When portions of the brain that control memory receive radiation therapy, the result can be a slow decline in memory and intellectual function. This has provided the major impetus to find newer forms of radiation administration, such as conformal therapies, that spare as much normal brain tissue as possible (see above). This problem has become less severe as these methodologies have become generally available. How much of a problem this will be for any individual patient will depend on the location of the tumor and on how much radiation will be given. You should discuss this concern with your radiation therapist at the onset of your treatment. Neuropsychological testing can be useful in identifying specific problematic areas (language, reasoning, memory, spatial skills, etc.) and can be used in conjunction with cognitive, speech, or vocational therapy to develop a plan to address these problems. Medications have also been used to varying degrees of success in the treatment of radiation-related memory problems, and you should ask your neuro-oncologist or radiation therapist about these.
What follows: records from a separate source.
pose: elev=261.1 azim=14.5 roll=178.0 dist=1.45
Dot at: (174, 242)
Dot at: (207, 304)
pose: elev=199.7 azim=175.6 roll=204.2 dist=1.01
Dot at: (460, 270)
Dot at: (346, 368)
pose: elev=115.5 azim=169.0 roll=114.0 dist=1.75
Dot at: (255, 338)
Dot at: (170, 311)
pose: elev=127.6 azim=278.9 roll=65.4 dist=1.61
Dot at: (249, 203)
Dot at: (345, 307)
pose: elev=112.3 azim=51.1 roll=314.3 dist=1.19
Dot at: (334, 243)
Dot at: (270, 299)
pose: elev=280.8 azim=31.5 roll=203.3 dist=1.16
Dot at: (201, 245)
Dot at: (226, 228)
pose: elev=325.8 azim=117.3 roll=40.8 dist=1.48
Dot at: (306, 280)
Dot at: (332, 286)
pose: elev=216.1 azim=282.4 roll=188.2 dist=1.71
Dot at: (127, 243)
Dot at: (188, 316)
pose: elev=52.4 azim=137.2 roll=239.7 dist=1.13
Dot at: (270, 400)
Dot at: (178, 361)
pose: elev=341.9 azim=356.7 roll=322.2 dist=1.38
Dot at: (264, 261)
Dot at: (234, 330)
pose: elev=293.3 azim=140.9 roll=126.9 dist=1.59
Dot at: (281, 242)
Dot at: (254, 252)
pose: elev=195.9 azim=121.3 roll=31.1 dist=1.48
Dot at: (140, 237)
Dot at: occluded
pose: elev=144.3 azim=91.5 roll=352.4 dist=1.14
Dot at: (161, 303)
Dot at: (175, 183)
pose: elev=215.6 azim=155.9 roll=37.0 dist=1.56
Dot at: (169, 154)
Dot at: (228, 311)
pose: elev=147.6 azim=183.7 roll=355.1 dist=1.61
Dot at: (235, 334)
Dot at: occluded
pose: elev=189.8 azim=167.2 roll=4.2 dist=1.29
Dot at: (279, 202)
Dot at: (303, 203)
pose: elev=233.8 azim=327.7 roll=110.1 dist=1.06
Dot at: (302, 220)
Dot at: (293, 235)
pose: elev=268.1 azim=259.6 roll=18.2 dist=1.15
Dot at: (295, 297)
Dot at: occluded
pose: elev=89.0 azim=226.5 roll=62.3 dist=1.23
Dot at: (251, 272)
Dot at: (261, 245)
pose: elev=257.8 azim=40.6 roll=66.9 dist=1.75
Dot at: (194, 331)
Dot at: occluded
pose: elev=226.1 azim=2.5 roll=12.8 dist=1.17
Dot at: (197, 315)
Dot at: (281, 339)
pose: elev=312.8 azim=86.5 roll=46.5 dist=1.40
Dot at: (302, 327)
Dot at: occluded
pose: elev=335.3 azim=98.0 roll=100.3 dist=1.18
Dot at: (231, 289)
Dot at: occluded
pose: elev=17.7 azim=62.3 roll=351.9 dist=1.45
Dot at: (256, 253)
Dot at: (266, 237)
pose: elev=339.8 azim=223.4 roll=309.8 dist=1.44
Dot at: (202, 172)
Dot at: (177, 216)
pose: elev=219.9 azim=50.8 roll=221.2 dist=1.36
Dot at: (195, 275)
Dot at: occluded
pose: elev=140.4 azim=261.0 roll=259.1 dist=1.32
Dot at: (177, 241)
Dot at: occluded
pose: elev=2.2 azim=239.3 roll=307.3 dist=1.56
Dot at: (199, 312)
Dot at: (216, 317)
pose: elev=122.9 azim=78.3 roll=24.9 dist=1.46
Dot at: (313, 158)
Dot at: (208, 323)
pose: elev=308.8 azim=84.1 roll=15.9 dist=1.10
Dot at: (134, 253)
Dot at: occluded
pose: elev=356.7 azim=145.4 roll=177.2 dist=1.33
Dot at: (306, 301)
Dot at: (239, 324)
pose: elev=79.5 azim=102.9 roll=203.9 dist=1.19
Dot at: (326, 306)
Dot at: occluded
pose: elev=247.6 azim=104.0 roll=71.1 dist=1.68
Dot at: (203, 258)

You should also remember that a number of medical and emotional problems, including low thyroid, uncontrolled diabetes, and depression can produce difficulty with memory and intellectual function, and these need to be evaluated and treated if they are present.

Secondary tumors

It has been known for some time that radiation to the head can lead to the formation of several types of tumors. The most common of these are acoustic neuromas and meningiomas, and both are generally treatable with surgery or Gamma Knife radiotherapy. The risk of this is still relatively low, and should not be used as a reason to avoid radiation therapy for treatment if you have a high-grade glioma.